▸ **TASK PROMPT**
Take each line from the material below that includes the string "Rendered" and copy it.

▸ **SOURCE DATA**
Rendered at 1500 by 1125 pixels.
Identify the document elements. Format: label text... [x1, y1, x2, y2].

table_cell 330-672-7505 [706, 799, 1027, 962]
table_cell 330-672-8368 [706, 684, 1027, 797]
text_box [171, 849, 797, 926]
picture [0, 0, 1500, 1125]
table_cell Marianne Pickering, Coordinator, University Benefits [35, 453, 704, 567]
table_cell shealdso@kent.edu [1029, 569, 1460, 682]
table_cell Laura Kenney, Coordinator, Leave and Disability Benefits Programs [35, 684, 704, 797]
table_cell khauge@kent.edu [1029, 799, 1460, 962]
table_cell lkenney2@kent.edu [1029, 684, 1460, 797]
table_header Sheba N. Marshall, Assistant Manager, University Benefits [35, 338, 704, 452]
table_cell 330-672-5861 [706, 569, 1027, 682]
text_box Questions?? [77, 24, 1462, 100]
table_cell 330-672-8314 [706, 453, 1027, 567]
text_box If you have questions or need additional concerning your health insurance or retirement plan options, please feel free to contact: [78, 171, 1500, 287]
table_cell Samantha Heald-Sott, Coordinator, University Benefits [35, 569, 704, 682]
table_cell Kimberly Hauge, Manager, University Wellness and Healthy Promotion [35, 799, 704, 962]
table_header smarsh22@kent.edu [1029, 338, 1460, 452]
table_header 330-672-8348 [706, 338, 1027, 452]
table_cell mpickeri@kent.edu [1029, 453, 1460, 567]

---

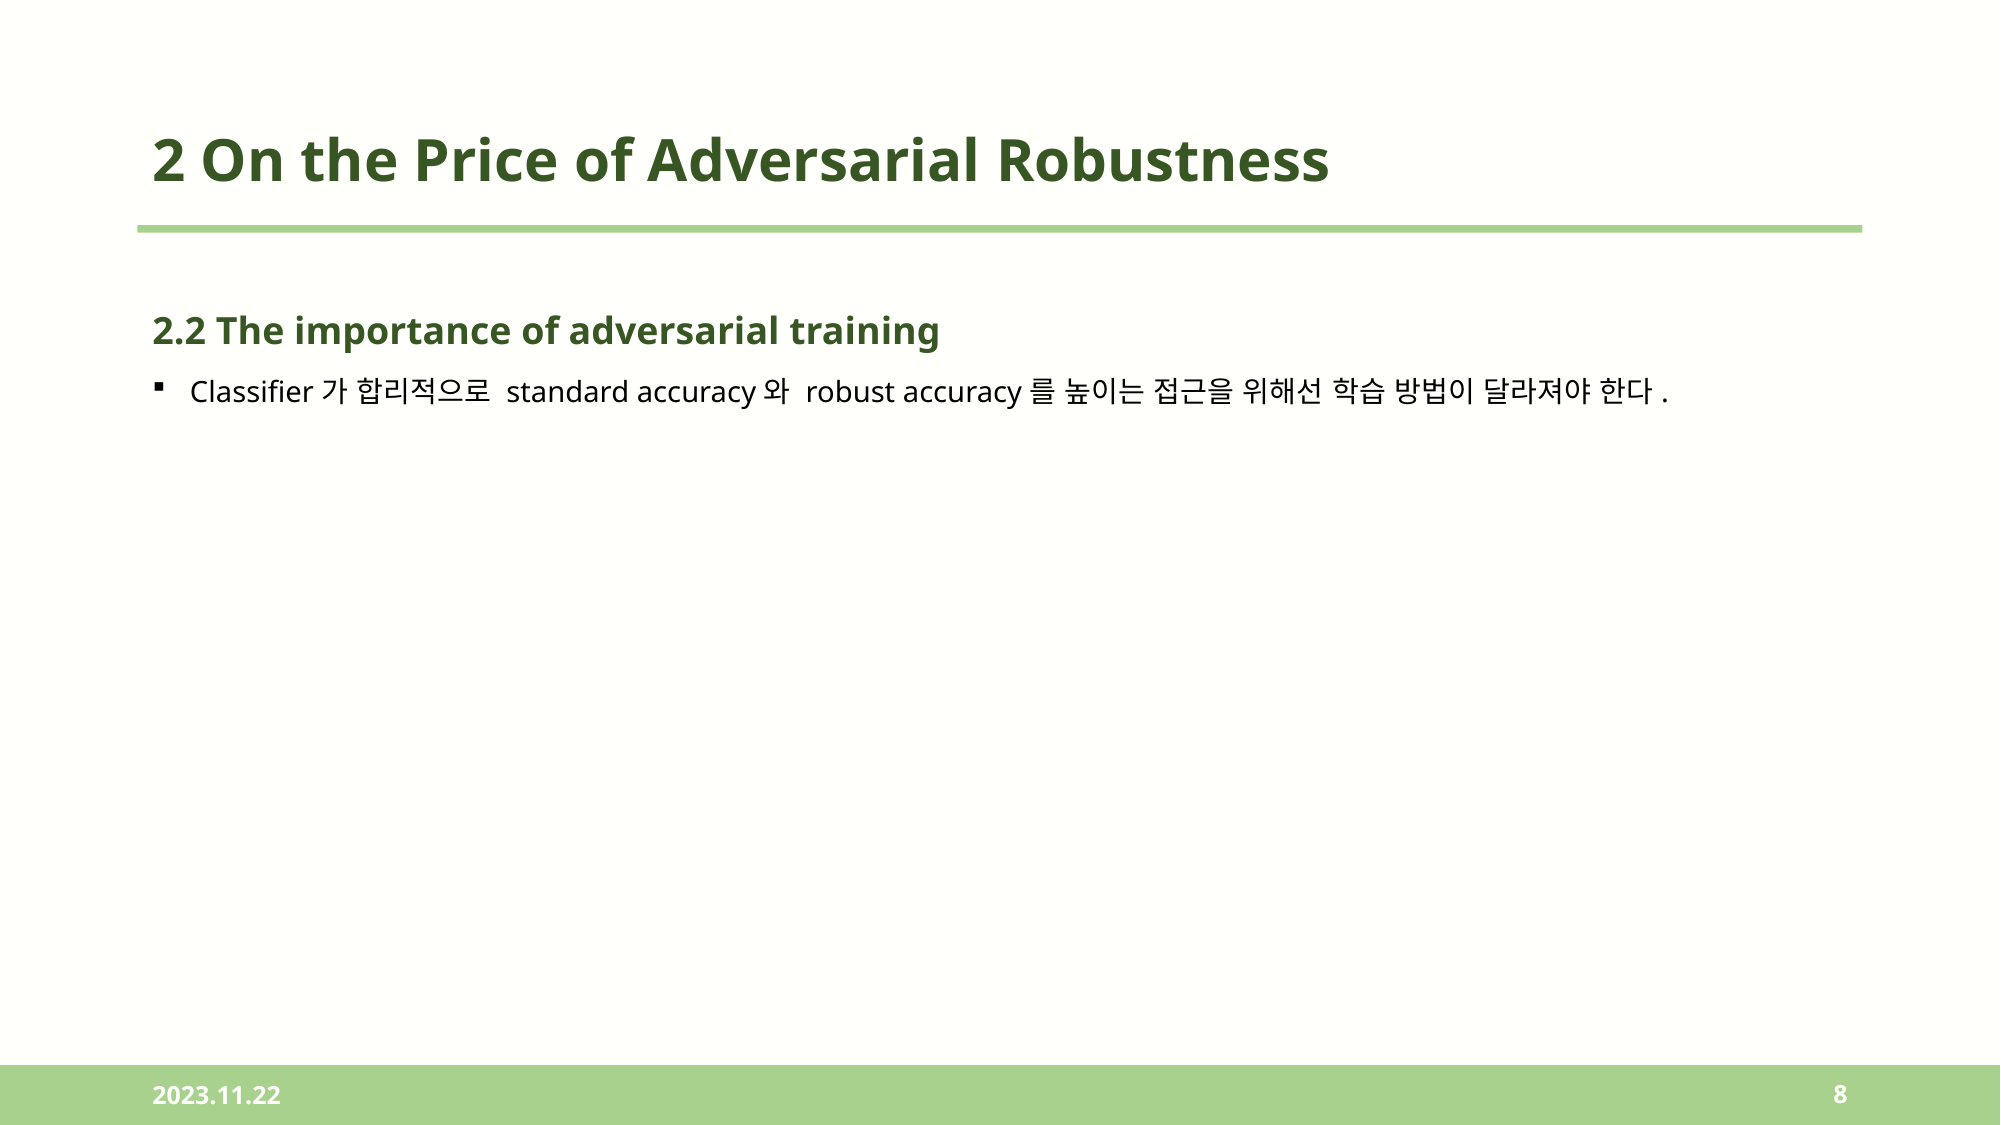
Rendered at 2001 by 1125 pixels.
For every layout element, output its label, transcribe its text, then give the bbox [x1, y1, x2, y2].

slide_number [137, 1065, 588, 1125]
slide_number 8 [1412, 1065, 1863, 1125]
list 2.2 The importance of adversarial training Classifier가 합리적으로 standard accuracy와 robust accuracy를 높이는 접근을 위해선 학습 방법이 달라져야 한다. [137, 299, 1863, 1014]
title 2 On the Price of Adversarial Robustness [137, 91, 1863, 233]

▸ **RESULT OF THIS EXERCISE**
Rendered at 1500 by 1125 pixels.
Rendered at 2001 by 1125 pixels.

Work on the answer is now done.